Magical Thinking - By Nellie Bowles

MBABANE, Swaziland ' King Mswati III, one of the world's last absolute monarchs, is a powerful man -- precisely because many think he isn't a man at all.  

"He believes he is divine, believes he is magic," his former speechwriter, Musa Ndlangamandla, told me one evening. "And so do his people."

The paunchy young king, typically sporting a goatee and traditional Swazi garb, has made himself one of the richest royals in the world by controlling an estimated 50 percent of the economy. His Swazi kingdom is a tiny, mountainous region between South Africa and Mozambique, but there's still big business: it's home to a Coca-Cola concentrate-manufacturing plant (the company's biggest on the continent), a new iron-ore reprocessing plant, and one of the largest man-made forests in the world. Over all this lords Mswati III, but for one month a year, he has different business to attend to.  

Last winter, a few weeks after I arrived in Swaziland to study traditional healers, the country shut down for the month-long witchcraft and kingship ceremony known as Incwala. The annual event is taken very seriously. Shops close, police take off work, and warriors camp outside the king's palace while he goes into seclusion to perform elaborate rites -- eating traditional herbs, dancing -- under the supervision of inyangas, or witch doctors. A month later, he emerges from Incwala invincible, cleansed from the past year, and reaffirmed of his divinity. Many Swazis call Incwala "our national prayer month" -- the deity being Mswati III.

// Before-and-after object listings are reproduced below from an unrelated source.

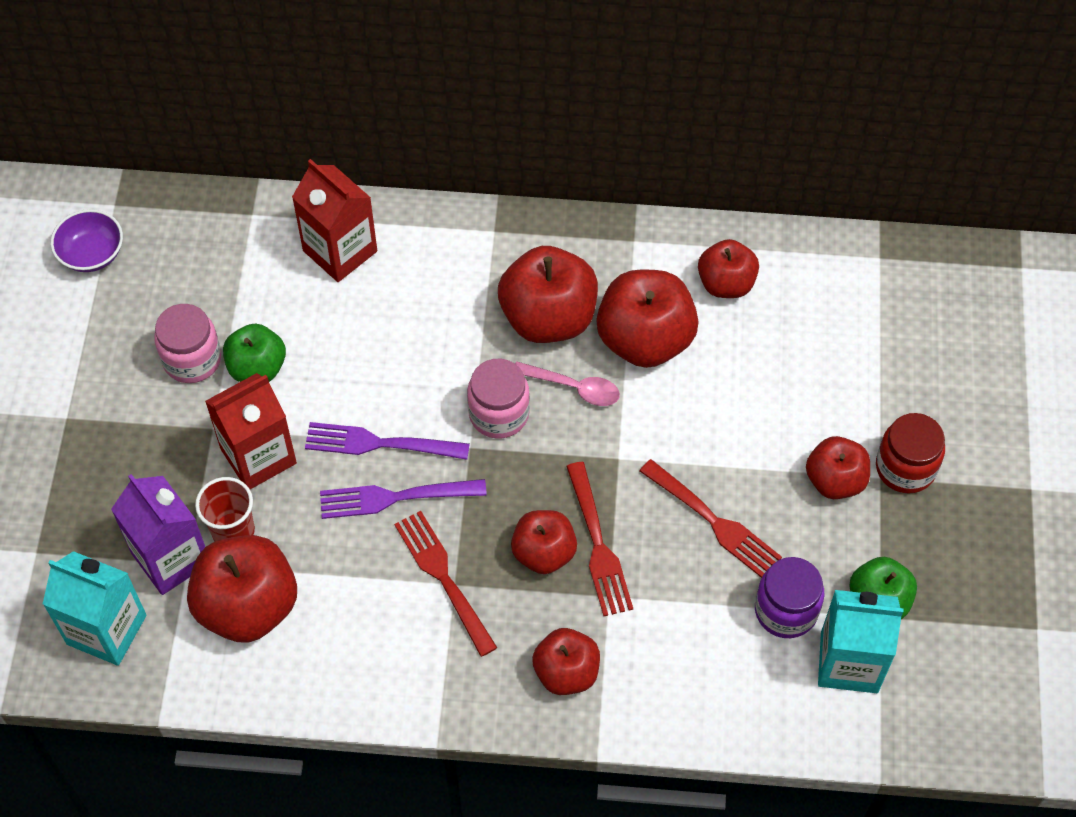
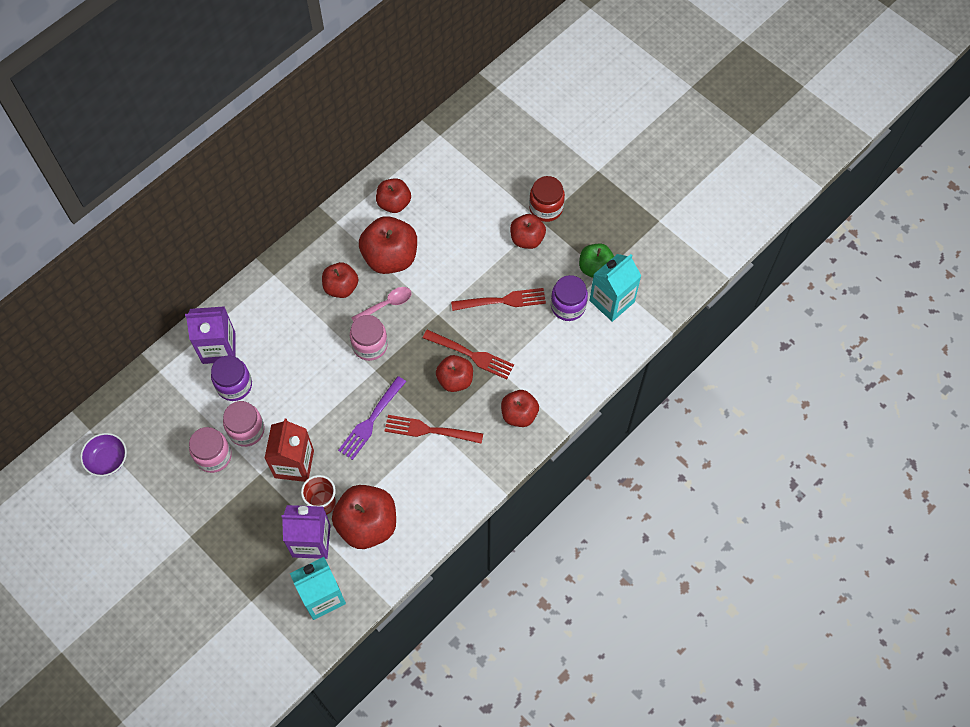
camera: 50 degrees left, 5 degrees up
(257, 368) = (246, 430): green apple -> pink jar
(305, 307) = (234, 385): none -> purple jar
(340, 251) = (218, 347): red carton -> purple carton
(381, 443) = (338, 406): purple fork -> none
(548, 318) = (341, 287): red apple -> red apple, size x0.62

Some people -- including U.S. diplomats and even the king's former speechwriter -- are beginning to suggest that King Mswati's belief in his own divinity blurs his vision. In a 2010 cable obtained by WikiLeaks, the U.S. embassy in Swaziland, citing a local businessman, described the king as "imbalanced" and heavily influenced by "witchcraft."

While traditional culture ought to be celebrated, the stakes of Mswati's mental balance are high. For Swazi women ages 30 to 34, the HIV rate is 54 percent, the highest in the world. Life expectancy fell from 61 years in 2000 to 32 years in 2009.

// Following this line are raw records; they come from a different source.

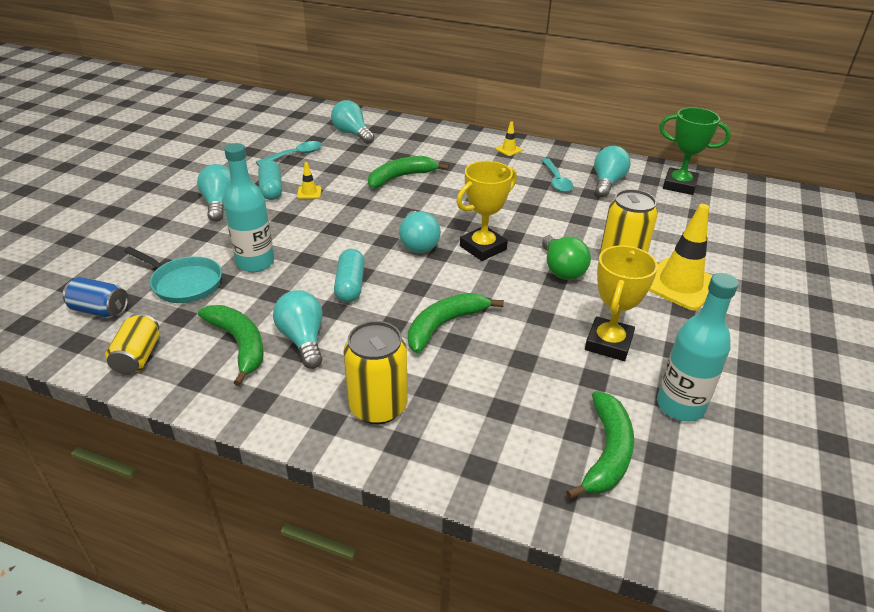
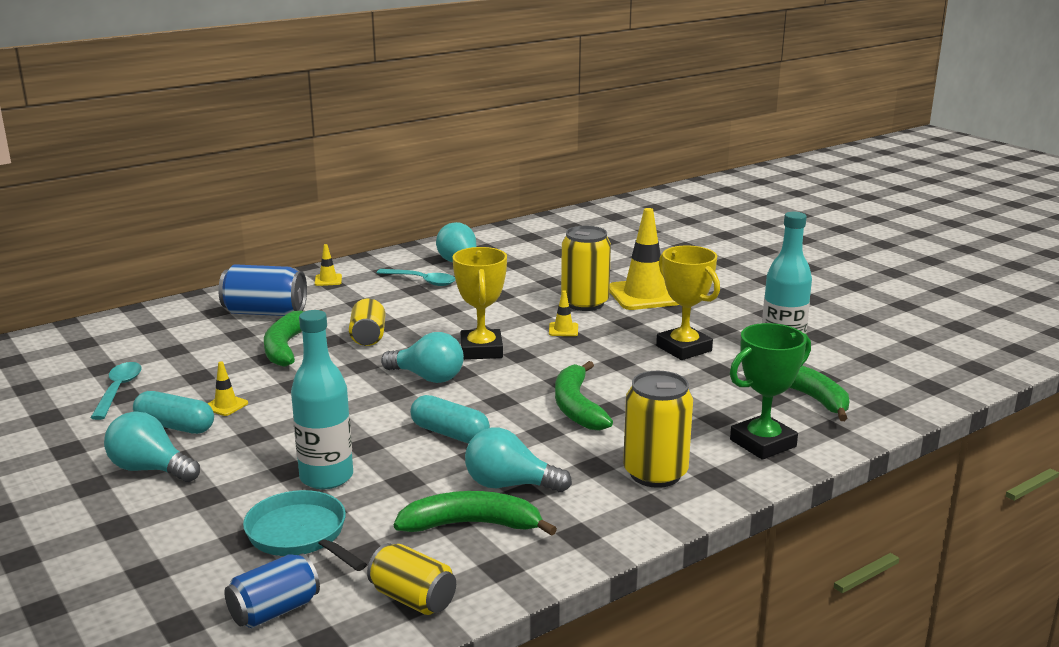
camera: 55 degrees left, 15 degrees down
(184, 283) = (300, 535): turquoise pan -> turquoise pan turned 105 degrees counterclockwise
(352, 134) = (135, 343): turquoise light bulb -> none
(436, 151) = (265, 312): none -> blue can
(448, 197) = (368, 336): none -> yellow can
(561, 269) = (563, 330): green light bulb -> yellow traffic cone
(679, 185) = (511, 241): green trophy -> green trophy (763, 443)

Belief in his own divinity may allow Mswati to disconnect himself from these realities. In April of last year, he stirred anger by demanding cows and presents from his impoverished subjects to accompany government funding for his $652,000 40th birthday party (70 percent of the country lives on less than two dollars a day, and yet the royals are wealthy enough to skew World Bank statistics, making it seem a lot less bad.) In May, he flew to England for the Queen's Diamond Jubilee and let one of his 13 wives spend $60,000 at a South African hotel. Such decadence shouldn't be significant, but it becomes so when such a tiny and ailing populace must shoulder it. Later that month, the International Monetary Fund pulled an advisory team out of the country because it did not have faith in the government's commitment to rein in spending (not surprising when the government spends 17 percent of its budget on unnecessary security, funds lavish royal birthday parties, and then asks for loans).

"The rest of the world keeps saying we should have democracy, and we agree," Vusie Majola, who runs a nonprofit, said. "But what they don't understand is that the king, he can point a stick at you and you die. We are dealing with someone whose power the world can't understand."

Swazis fear the king and fervently believe in his power. Their reverence for Mswati is, to a foreigner, jarring.